WYNTON MARSALIS: New Orleans buries too many of its young. Our city has one of the highest murder rates in the country and almost half of our kids live in poverty. I'm Wynton Marsalis, born and raised in New Orleans. It's a city I adore. I'm a jazz man and a teacher. I've seen many times what happens when a child picks up an instrument and learns to play. Quality music has a power to transform minds and hearts and can on occasion even save lives.

Tonight you'll meet some extraordinary young musicians and the band leaders will teach them about life.

BIANCULLI: The opening scene of "The Whole Gritty City" turns out to be a flash forward. We see and hear a very large group of young people playing band instruments outdoors as part of a funeral service. They're playing sometimes with more volume and emotion than precision, a few of them wiping tears away as they blow their horns.

(SOUNDBITE OF MUSIC)

BIANCULLI: We return to this scene at the end of the documentary. By then we know a lot more about these local bands and how much music means to the kids - and how they even inspire each other.
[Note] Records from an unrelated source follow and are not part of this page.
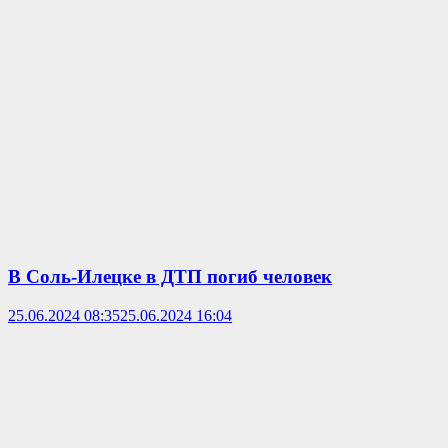
В Соль-Илецке в ДТП погиб человек
25.06.2024 08:35
25.06.2024 16:04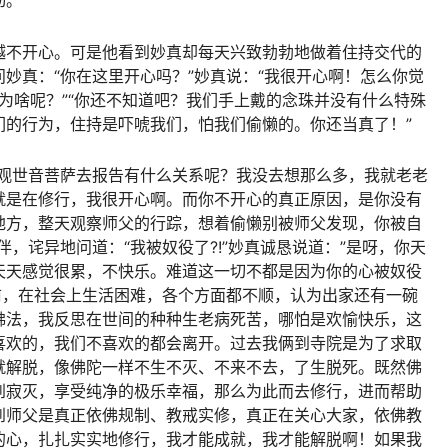
动。
越不开心。可是他看到妙真却每天兴致勃勃地做着住持交代的
妙真：“你在这里开心吗？”妙真说：“我很开心啊！怎么你觉
“为啥呢？”“你还不知道吧？我们手上戴的念珠并没有什么特殊
们的行为，住持是吓唬我们，怕我们偷懒的。你还当真了！”
无观世音菩萨去报告有什么关系呢？我没去想那么多，我就老老
就是在修行，我很开心啊。而你不开心的真正原因，是你没有
地方，整天观察师父的行踪，想着偷懒别被师父发现，你被自
，诧异地问道：“我被奴役了?!”妙真诚恳说道：”是呀，你天
天天感觉很累，不快乐。难道这一切不都是因为你的心被奴役
前，在社会上生活困难，各个方面都不顺，认为出家还有一碗
佛法，我反思在世间的种种生老病死苦，哪怕是欢愉快乐，这
喜欢的，我们不喜欢的都会离开。过去我俩到寺院是为了求取
就解脱，像佛陀一样不生不灭、不来不去，了生脱死。既然佛
到寂灭，享受纯净的极乐幸福，那么为此而去修行，进而帮助
到师父是真正依佛规制、教戒实修，真正在关心大家，依佛教
的心，扎扎实实地修行，我才能成就，我才能解脱啊！如果我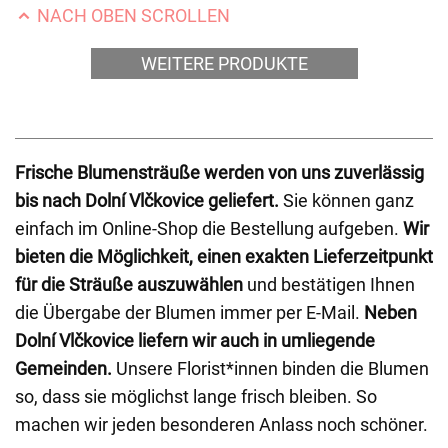
NACH OBEN SCROLLEN
WEITERE PRODUKTE
Frische Blumensträuße werden von uns zuverlässig
bis nach Dolní Vlčkovice geliefert.
Sie können ganz
einfach im Online-Shop die Bestellung aufgeben.
Wir
bieten die Möglichkeit, einen exakten Lieferzeitpunkt
für die Sträuße auszuwählen
und bestätigen Ihnen
die Übergabe der Blumen immer per E-Mail.
Neben
Dolní Vlčkovice liefern wir auch in umliegende
Gemeinden.
Unsere Florist*innen binden die Blumen
so, dass sie möglichst lange frisch bleiben. So
machen wir jeden besonderen Anlass noch schöner.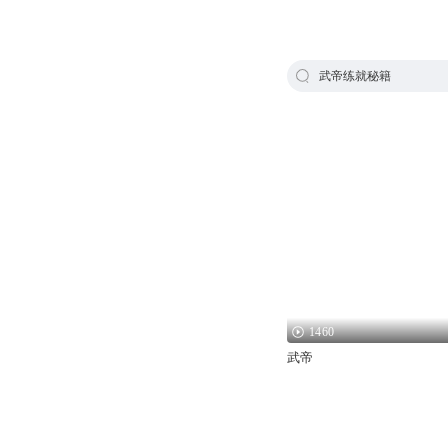
武帝练就秘籍
1460
武帝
One kid, an amazingly gifted young pre-teen, talks about how playing the trumpet is 25 percent of his life.

Then, holding a video camera, he takes us on a tour of some of the other 75 percent, including a street he runs down every day on his way to grade school, petrified because, he says, it has guns. We get to know the teachers and some of the members of three different bands, including a drum major nicknamed Scully who talks about the teacher who inspired him, Mr. Shavers.

(SOUNDBITE OF TV SHOW "THE WHOLE GRITTY CITY")

SCULLY: He just came out of the blue, I'm thinking about starting a band. And if they let me you will be my first drum major. And I sat there and I said are you serious? He said - I said are you serious? He said yeah. I said man, thank you, thank you, thank you. You know, of course, he got killed.

UNIDENTIFIED WOMAN: Mel Shavers was a member of the Hot Eight brass band and a music teacher and band director at Rob Wood High School. He was shot as he was driving with his family on the main street. He later died in the hospital.

UNIDENTIFIED MAN: ...not the intended target. Police say a 15 year old stepson was the intended target because of an earlier argument.

BIANCULLI: Death is a big part of this New Orleans story - something the kids face every day and sometimes confront directly. One of the band members becomes an innocent victim of the shooting and he had thought enough about his own mortality to ask his band teacher that in the event of his death he wanted all of the local youth bands to join together to play at his funeral.

That's what they're doing at the start of "The Whole Gritty City" and again at the end, and it's what we see and hear in between that makes those bookends so memorable.